◆ Görev listesi
- a) Aşağıdaki Resident Evil 4 metnine göre şu soruları cevaplayın:
(i) Oyundaki Amerikan ajanı hangi ülkenin taraflarına gönderilir?
(ii) Oyunda düşman rolünde kimler vardır?
(iii) Zombiden çok insana benzeyen zombiler hangi unsurlar olarak övülmüştür?
- b) Aşağıdaki Resident Evil 4 metnini son cümlesinden sonra devam ettirerek yazın.

◆ Okuma metni
▬▬▬▬▬▬

Oyunlara geri dönecek olursak, ben adam gibi ilk olarak Resident Evil 4 oynadım. RE4 kaçırılan Amerikan Başkanı’nın kızının peşinden İspanya taraflarına gönderilen bir Amerikan ajanınına odaklanan bir hikaye sahipti. Şu ana kadar söylememiş olduğum önemli bir öğesi var bu oyunların, o da oyunların sırtını aksiyondan ziyade daha çok korku temasına dayamış olduğu. Bu oyunlarda karşınıza tek tük mermi çıkar, genelde asla tam olarak iyileşmenizi mümkün kılmayacak kadar az ilk yardım pakedi çıkar, karakteriniz süper hızlı koşup, çok iyi nişan alamaz, belirli sayıda silah taşıyabilir, her yeri göremez, kafası çok hızlı dönmez vs. yani bir bakıma oyun yapısı gereği sınırlı, sınırlandırıcıdır belki de gerilimi yaratan his de budur. Fakat RE4 yeni bir korku mekaniği tanıtmış oldu seriye, o da bu sefer düşman rolünde zombi görünümlü olmayan, İspanyol köylüleriydi, elbette ki bunlar da bir virüs yüzünden bilinçlerini kaybedip sonra da yavaş yavaş zombileşecekler [alegorik okuma ise kaçınılmaz, dünyanın uzak bir köşesindeki çiftçiler/köylüler çok uluslu kâr dışında başka bir şey gütmeyen bir şirketin elinde esir olup kendilerini bile değil beyinlerini yıkayamış olan sistemi ayakta tutmak dışında bir şey düşünemeyecek hale geliyorlar, hmm, kapitalizm?]. Bildiğim kadarıyla RE4 konusu ve konusunu ele alış itibariyle eleştiri almadı. Zombiden çok insana benzeyen zombiler bir “yenilik” ve “gerçekçilik” unsuru olarak övüldüler. Re4’teki Katolik Hristiyanlığı ve gizli Hristiyan tarikatları, Opus Dei, vs. andıran öğeler ise hiç eleştiri görmeden muhtemelen daha sağlam ve korkutucu bir atmosfer yarattıkları gerekçesiyle de sevildiler, kuşkusuz Amerikan dolarının üzerindeki İlluminati gözü, Da Vinci Code gibi saçmalıkların da etkisi oldu.

▬▬▬▬▬▬

◆ Gösterilen veriler

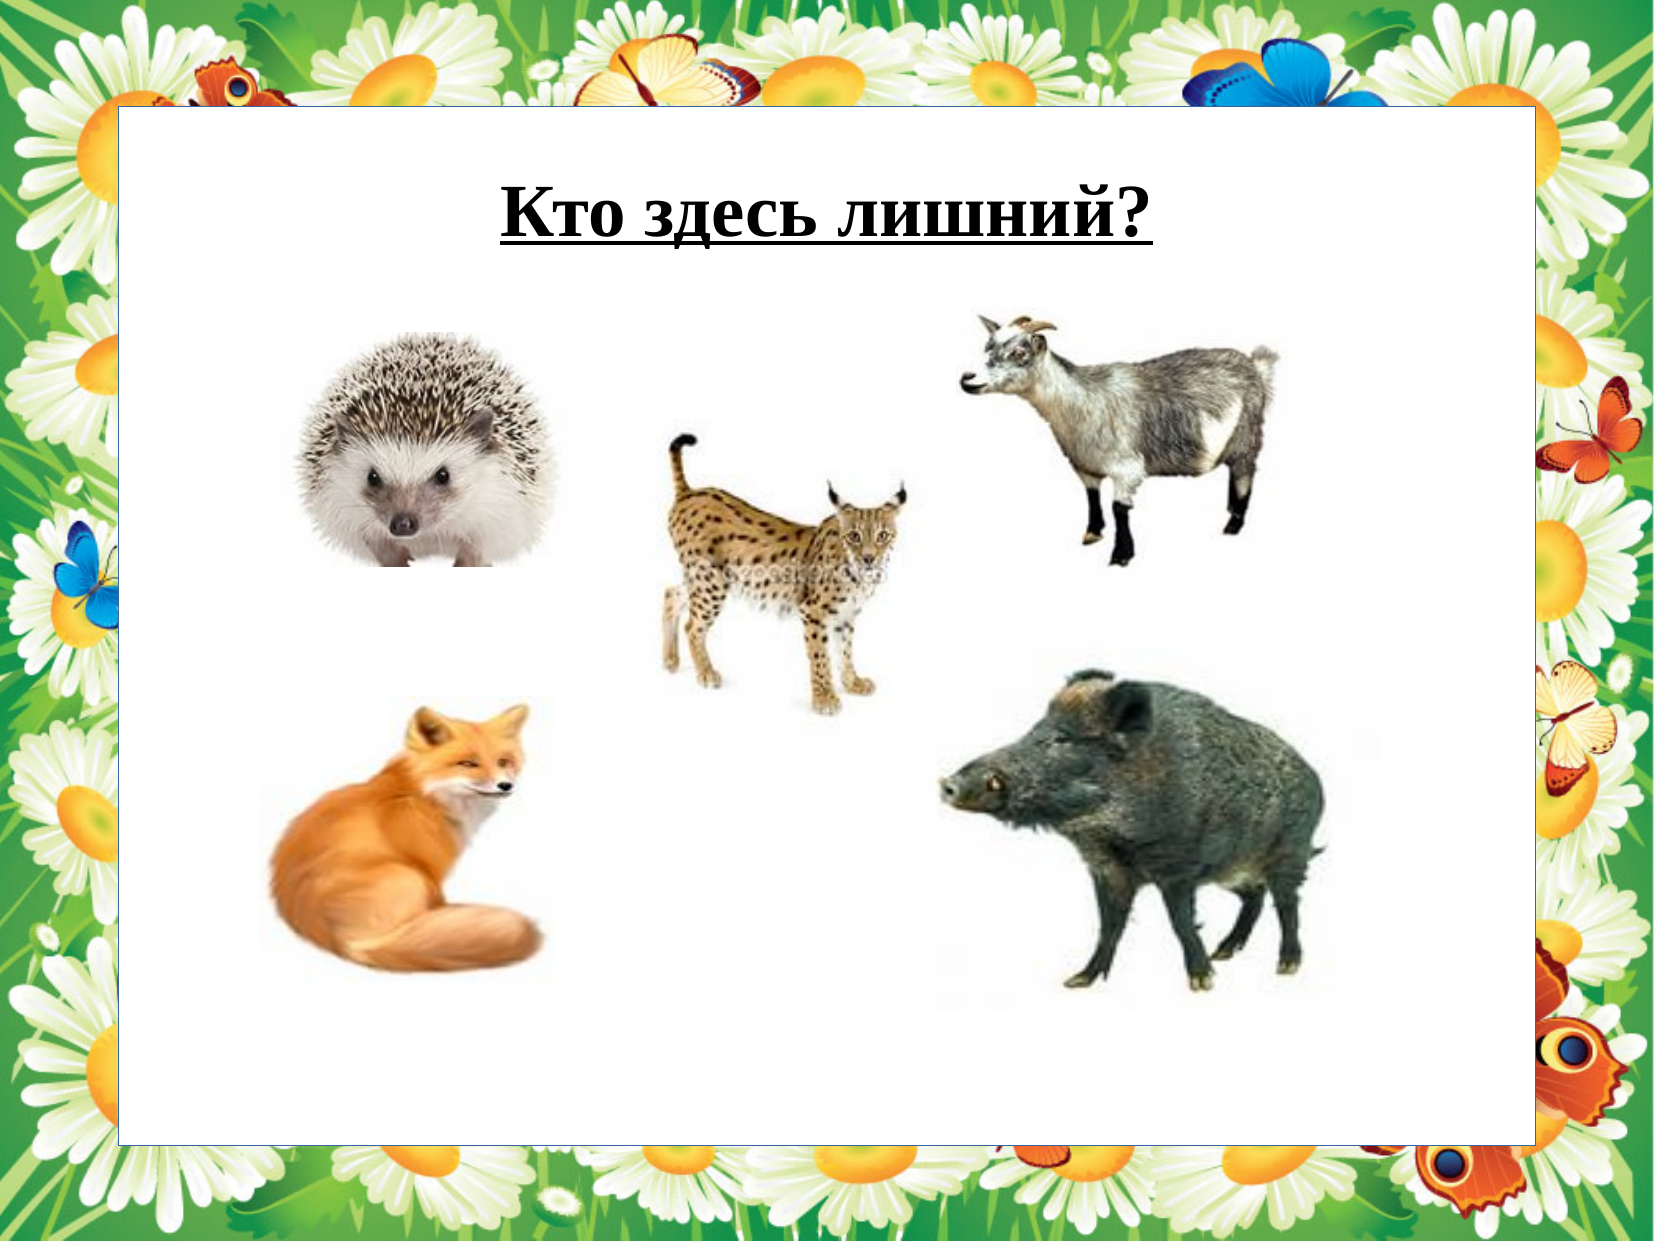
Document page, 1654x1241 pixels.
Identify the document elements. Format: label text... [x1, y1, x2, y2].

text_box Кто здесь лишний? [118, 106, 1536, 1146]
picture [0, 0, 1654, 1241]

▬▬▬▬▬▬

◆ Yazılı cevaplar
- a)
(i) İspanya.
(ii) Zombi görünümlü olmayan İspanyol köylüleri.
(iii) Bir "yenilik" ve "gerçekçilik" unsuru olarak.

- b)
Şimdi ise kazanlar kaynıyor. Yakın bir zaman içerisinde serinin beşinci oyunu çıktı, adı pek yaratıcı değil: Resident Evil 5. Yukarıda bir önceki oyuna uzun değinmemin nedeni bir karşılaştırma için zemin hazırlayabilmekti; bu defa mekan İspanya’dan Afrika’da hayali, kurgusal bir ülkeye, Kijuju, taşınmış,; kurgusal olmasını özellikle vurgulamak istiyorum- sonra değineceğim. Oyunun sadece demosunu oynamaya fırsat bulabildim, şu sıralar pek vaktim olmadığı için de bir süre oynayabileceğimi sanmıyorum. Her ne kadar oyunu tümüyle bitirmeden oynamış olsam da çok açık bir kaç nokta var: bir tür virüs yüzünden  başkalaşım geçirip zombi gibi gözüken, fakat hastalığın ileri boyutlarında iyice tuhaflaşan siyahî Afrikalılar ve onları kurtarmak için onları öldüren bir beyaz Amerikalı. Bu virüsü yayanlar da, yani yüzlerce güçsüz siyahîyi öldürdükten sonra bölüm sonu canavarı olarak çıkanlar ise elbette diğer beyaz Amerikalılar.

İlk olarak  Wikipedia’ya bakınca oyundaki düşmanların adı olan majini kelimesinin Swahili dilinde kötü ruh anlamına geldiğini gördüm [1]. Swahili dili oyunun geçtiği ülke olan Kijuju’nun olası coğrafyasını biraz daraltıyor, Swahili Kenya, Uganda ve Tanzanya’nın resmi dillerinden biri ve de demografik dağınıklık nedeniyle de, belirtmeme gerek var mı bu dağılma keyfiyetten çok uzak, mülteci popülasyonların sonucu, Orta-Batı Afrika’nın çoğunda konuşuluyor : Burundi, Mozambik, Somali, Kongo Demokratik Cumhuriyeti ve Rwanda diğer belirtilen ülkeler.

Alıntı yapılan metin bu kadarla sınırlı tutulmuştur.